Jérémy CHECLER
Jérémy CHECLER
« J’fais du rap par accident, j’ai que des vieilles chansons françaises dans la tête Mais j’avais besoin d’plus de mots pour développer mon truc (…)
Bon, y’a comme un bug de matrice
J’rêve de gloire depuis tout petit/Mais de vivre comme un ermite »
Extrait de « Bleu-Jaune-Vert »
Pas de besoin de round d’observation pour, d’emblée, attraper au vol quelques facettes de Checler qui accompagne ici ses élans introspectifs d’une lucidité couperet.
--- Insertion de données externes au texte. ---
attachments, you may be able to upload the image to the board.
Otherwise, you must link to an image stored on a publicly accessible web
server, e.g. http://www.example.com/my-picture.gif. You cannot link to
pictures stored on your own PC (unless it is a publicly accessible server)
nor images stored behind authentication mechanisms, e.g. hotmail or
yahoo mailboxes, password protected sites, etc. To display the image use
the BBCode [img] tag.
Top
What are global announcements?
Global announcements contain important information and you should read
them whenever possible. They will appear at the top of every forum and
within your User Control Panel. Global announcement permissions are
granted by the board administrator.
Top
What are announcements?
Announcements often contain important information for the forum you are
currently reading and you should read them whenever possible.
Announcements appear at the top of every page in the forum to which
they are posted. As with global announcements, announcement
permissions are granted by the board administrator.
Un garçon de paradoxe, timide au quotidien et déterminé dans son art, tiraillé entre le doute et la satisfaction de son ego, pessimiste et lumineux, décomplexé dans sa cascade de mots et insatisfait chronique, aussi branché Cabrel qu’Orelsan. Plus loin encore dans ce « Bleu- jaune-vert », morceau d’ouverture irrigué par une rythmique intrépide à la Arctic Monkeys et au refrain galopant : « C’t’album c’est un exploit / C’est dix gosses dans l’même corps ».
Le disque s’appelle Le mélange et aucune tromperie sur le titre. Parce que Checler fait partie de cette génération décomplexée qui méprise les classifications et explose les barrières avec une modernité appuyée, à califourchon entre le hip hop, le jazz, le rock, l’électro et la chanson. Ne pas s’enfermer dans un genre ou dans un flow monolithique. Chanter et rapper, ce n’est pas incompatible. Chez lui, une myriade d’enthousiasmes bigarrés s’étalonnant au sein de sa trajectoire : Brassens, Gainsbourg, Goldman, Queen, Metallica, Guns N’Roses, Hocus Pocus, Youssoupha. Liste non-exhaustive. Il y a aussi l’enfance à Aix-en-Provence (ancrage qu’il revendique fièrement dans Quand arrive mon train, morceau issu de son EP sorti en 2019 et sur lequel il injecte un sample du « Sud » de Nino Ferrer), les premiers textes écrits à l’âge de sept ans sur le modèle de ses idoles, la guitare deux ans plus tard – instrument devenu son plus fidèle allié – le groupe de pop- rock à l’adolescence, le cursus de musicologie, le fondations du projet solo à la majorité, la montée à Paris et le cycle Musiques Actuelles Amplifiées au Conservatoire. Il y a surtout là-bas la rencontre déterminante avec Elliott Sigg, fringant multi-instrumentiste et beatmaker. Son binôme, son complice. Le tandem se cherche, tâtonne, confronte ses influences respectives, fouille. Et trouve véritablement sa vitesse de croisière, il y a deux ans. Une complémentarité et une confiance de tout instant, Elliott étant même le seul à avoir droit de regard sur les textes.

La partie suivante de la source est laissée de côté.